A second important key is to remember “this one thing,” as Peter puts it:

But, beloved, do not forget this one thing, that with the Lord one day is as a thousand years, and a thousand years as one day. The Lord is not slack concerning His promise, as some count slackness, but is longsuffering toward us, not willing that any should perish but that all should come to repentance (2 Peter 3:8-9 NKJV).

It is impossible for us as hour-and-minute oriented beings to relate to a God who “inhabits eternity” (Isaiah 57:15). Eternity is a concept that can only be understood by faith. Using another irritatingly indefinite word – “a moment” – Paul puts it like this:

Therefore we do not lose heart. Even though our outward man is perishing, yet the inward man is being renewed day by day. For our light affliction, which is but for a moment, is working for us a far more exceeding and eternal weight of glory, while we do not look at the things which are seen, but at the things which are not seen. For the things which are seen are temporary, but the things which are not seen are eternal (2 Corinthians 4:16-18).

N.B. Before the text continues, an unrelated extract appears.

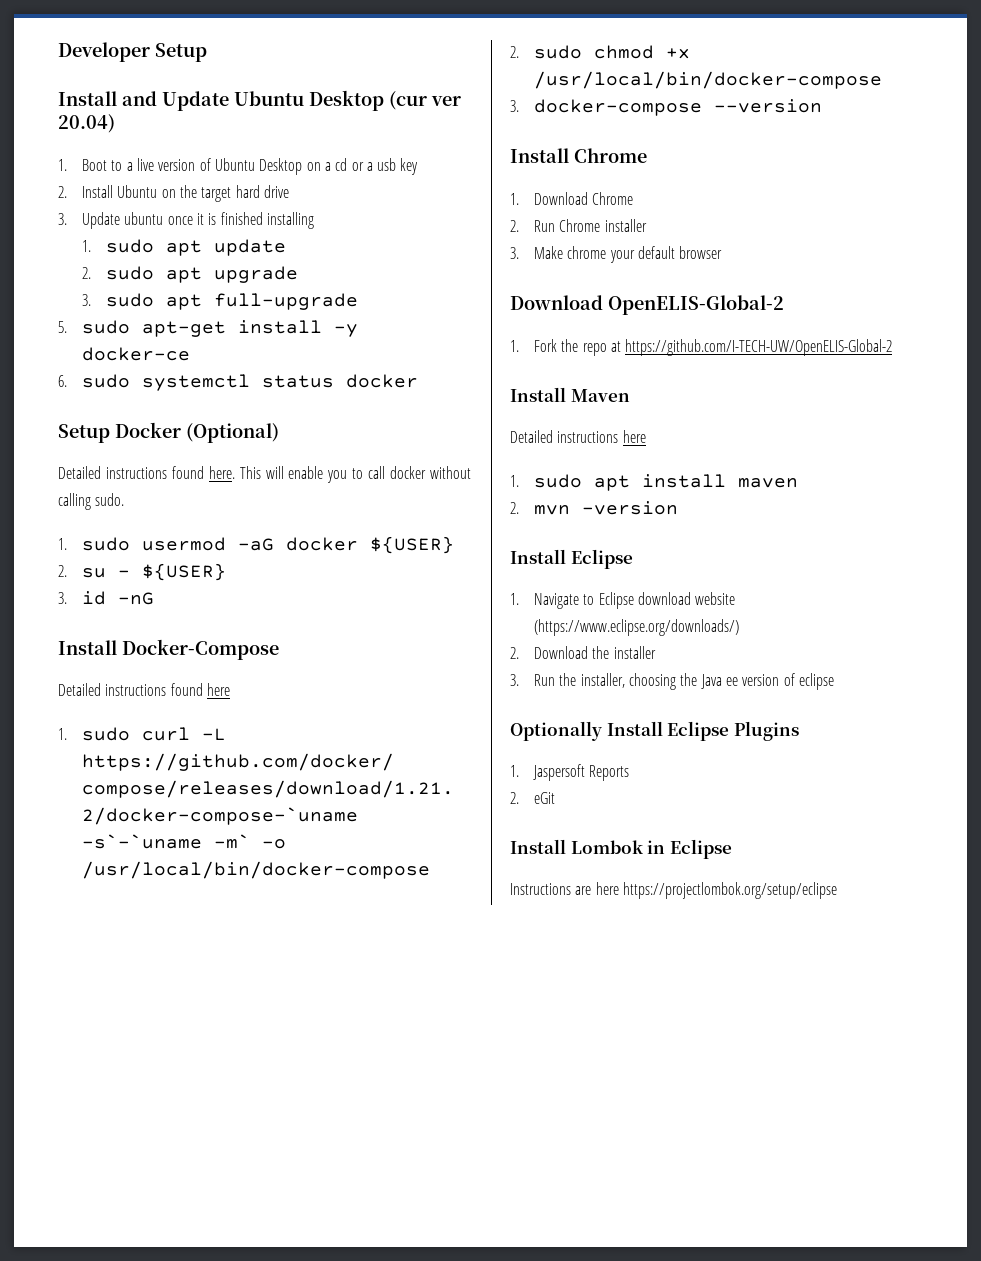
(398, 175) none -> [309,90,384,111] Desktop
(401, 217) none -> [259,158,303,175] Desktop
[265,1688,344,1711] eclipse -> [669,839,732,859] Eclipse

In other words, when we go through a difficult time, it can feel like an eternal weight when we look at the temporary things of this world around us. BUT, when we look at eternal things, the difficult times seem light and momentary!
I heard a very comical anecdote that describes the vast difference between man’s temporal, earth-bound mind-set and God’s eternal nature:

A young man once asked God how long a million years was to Him. God replied, “A million years to me is just like a second in your time.”
Then the young man asked God what a million dollars was to Him. God replied, “A million dollars to me is just like a single penny to you.”
Then the young man got his courage up and asked: “God, could I have one of Your pennies?”
“Certainly,” God smiled and replied, “in just a second.”

With faith and patience, and eyes lovingly fixed upon Jesus, we can face all the “moments,” “due seasons,” and “little whiles” that come our way. As the old hymn puts it:

It will be worth it all when we see Jesus,
Life’s trials will seem so small when we see Christ;
One glimpse of His dear face all sorrow will erase,
So bravely run the race till we see Christ.